Ken Loach nous emporté dans un film plein d'humanité de solidarité et de spiritualité sur un sujet d'actualité. un premier rôle formidable tout en finesse.
Ken loach a un don pour filmer l'humain, les rapports sociaux et humains entre les communautés. Une belle reussite. Une phrase à retenir du film "quand tout va mal on regarde vers les gens d'en bas au lieu de regarder vers le haut.."
« The old oak » (2023) est paraît-il le dernier film que tournera Ken Loach, maintenant âgé de 87 ans ! Nous sommes en 2016 dans un bourg du nord-est de l’Angleterre près de Durham, tombé dans la misère sociale après la fermeture de la mine de charbon et où arrivent quelques familles de réfugiés syriens.
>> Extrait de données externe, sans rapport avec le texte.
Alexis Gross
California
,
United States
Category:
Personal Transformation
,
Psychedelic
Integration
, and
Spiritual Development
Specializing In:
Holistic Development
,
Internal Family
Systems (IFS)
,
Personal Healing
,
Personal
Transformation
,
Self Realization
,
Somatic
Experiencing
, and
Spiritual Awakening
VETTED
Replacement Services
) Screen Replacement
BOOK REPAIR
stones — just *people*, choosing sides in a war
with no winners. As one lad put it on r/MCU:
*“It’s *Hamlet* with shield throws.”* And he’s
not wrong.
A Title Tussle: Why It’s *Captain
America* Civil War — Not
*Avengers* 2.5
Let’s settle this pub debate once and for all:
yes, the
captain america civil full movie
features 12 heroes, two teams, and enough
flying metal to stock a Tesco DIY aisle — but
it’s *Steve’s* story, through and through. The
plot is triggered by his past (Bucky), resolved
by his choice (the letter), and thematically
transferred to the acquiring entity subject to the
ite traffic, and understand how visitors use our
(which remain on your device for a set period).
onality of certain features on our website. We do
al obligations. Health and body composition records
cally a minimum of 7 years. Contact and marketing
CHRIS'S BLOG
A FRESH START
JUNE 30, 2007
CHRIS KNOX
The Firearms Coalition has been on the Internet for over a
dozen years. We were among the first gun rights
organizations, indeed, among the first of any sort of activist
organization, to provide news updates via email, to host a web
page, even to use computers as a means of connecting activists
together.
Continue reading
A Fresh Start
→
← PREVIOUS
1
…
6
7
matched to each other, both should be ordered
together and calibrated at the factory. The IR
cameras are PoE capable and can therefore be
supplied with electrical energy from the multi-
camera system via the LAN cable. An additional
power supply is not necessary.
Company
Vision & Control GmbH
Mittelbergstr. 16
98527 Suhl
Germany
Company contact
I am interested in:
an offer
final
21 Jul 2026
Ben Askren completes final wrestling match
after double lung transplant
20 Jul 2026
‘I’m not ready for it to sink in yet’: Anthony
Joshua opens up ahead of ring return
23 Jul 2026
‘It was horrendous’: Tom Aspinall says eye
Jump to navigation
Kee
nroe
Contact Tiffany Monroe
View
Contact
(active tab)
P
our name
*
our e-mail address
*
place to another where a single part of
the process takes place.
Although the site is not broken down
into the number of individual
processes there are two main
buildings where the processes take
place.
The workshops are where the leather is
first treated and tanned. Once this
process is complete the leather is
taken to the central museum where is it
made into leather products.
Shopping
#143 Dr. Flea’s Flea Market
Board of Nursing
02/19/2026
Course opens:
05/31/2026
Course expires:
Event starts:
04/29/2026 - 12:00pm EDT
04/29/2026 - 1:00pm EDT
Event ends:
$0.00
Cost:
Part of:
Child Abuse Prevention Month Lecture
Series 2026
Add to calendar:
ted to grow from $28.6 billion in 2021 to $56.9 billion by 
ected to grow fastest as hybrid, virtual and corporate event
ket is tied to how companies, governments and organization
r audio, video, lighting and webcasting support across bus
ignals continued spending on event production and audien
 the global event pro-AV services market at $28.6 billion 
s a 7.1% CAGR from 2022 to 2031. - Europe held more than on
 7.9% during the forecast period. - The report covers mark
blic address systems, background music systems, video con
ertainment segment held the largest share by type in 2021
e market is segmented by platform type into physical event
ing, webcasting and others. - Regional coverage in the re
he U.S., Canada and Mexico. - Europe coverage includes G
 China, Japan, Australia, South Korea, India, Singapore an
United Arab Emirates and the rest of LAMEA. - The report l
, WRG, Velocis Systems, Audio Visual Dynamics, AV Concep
Dans son pub – The old oak – décrépi et au bord de la faillite, Tommy Joe Ballantyne (Dave Turner) – ancien arbitre de football - entend les récriminations racistes. Mais Yara (Ebla Mari), une jeune syrienne qui a appris l’anglais auprès des infirmières des camps de réfugiés et qui est photographe comme l’oncle de TJ Ballantyne qui en son temps avait photographié la dureté de la vie des mineurs et de leurs luttes en 84-85, et Tania (Debbie Honeywood), bénévole auprès des réfugiés, vont progressivement inverser le courant. Un film typiquement Loachien dans son constat mais qui apporte ici une solution concrète pratique pour pallier un peu à la misère de tous laissés pour compte, syriens et anglais. Ces efforts seront remerciés par la devise d’une bannière tissée par les migrants pour la fête paroissiale du bourg : « Force, Solidarité et Résistance » ! Un film très limpide et très sobre dans sa réalisation, d’une grande valeur humaine.
Pour son nouveau film, le cinéaste octogénaire ne baisse pas els bras et continue à s'intéresser aux exclus de la société. Comme souvent chez lui, ces exclus sont d'anciens mineurs au chômage victime du thatchérisme. Dans "The old oak", en plus de leur propres galères, ils voient arriver des migrants syriens d'un mauvais oeil pour beaucoup. Ken Loach, politique donc comme toujours, choisit ici plus la carte de l'émotion et de l'humanisme. Cela peut paraitre manichéen mais la force et la justesse du scénario ne peuvent nous laisser indifférents et beaucoup d'émotions se dégagent à la fin du film. Beau film sur la solidarité et sur l'amitié, le film bénéficie aussi d'un casting remarquable à tous les niveaux. De ce fait, Ken Loach se contente d'une mise en scène classique, faisant à juste tire, confiance à ses auteurs et à son scénario. Merveilleux conteur, on a connu le cinéaste anglais plus incisif mais son dernier film n 'est que la suite logique de toute son offre. Ici, l'émotion l'emporte sur la colère, mais les 2 cohabitent formidablement.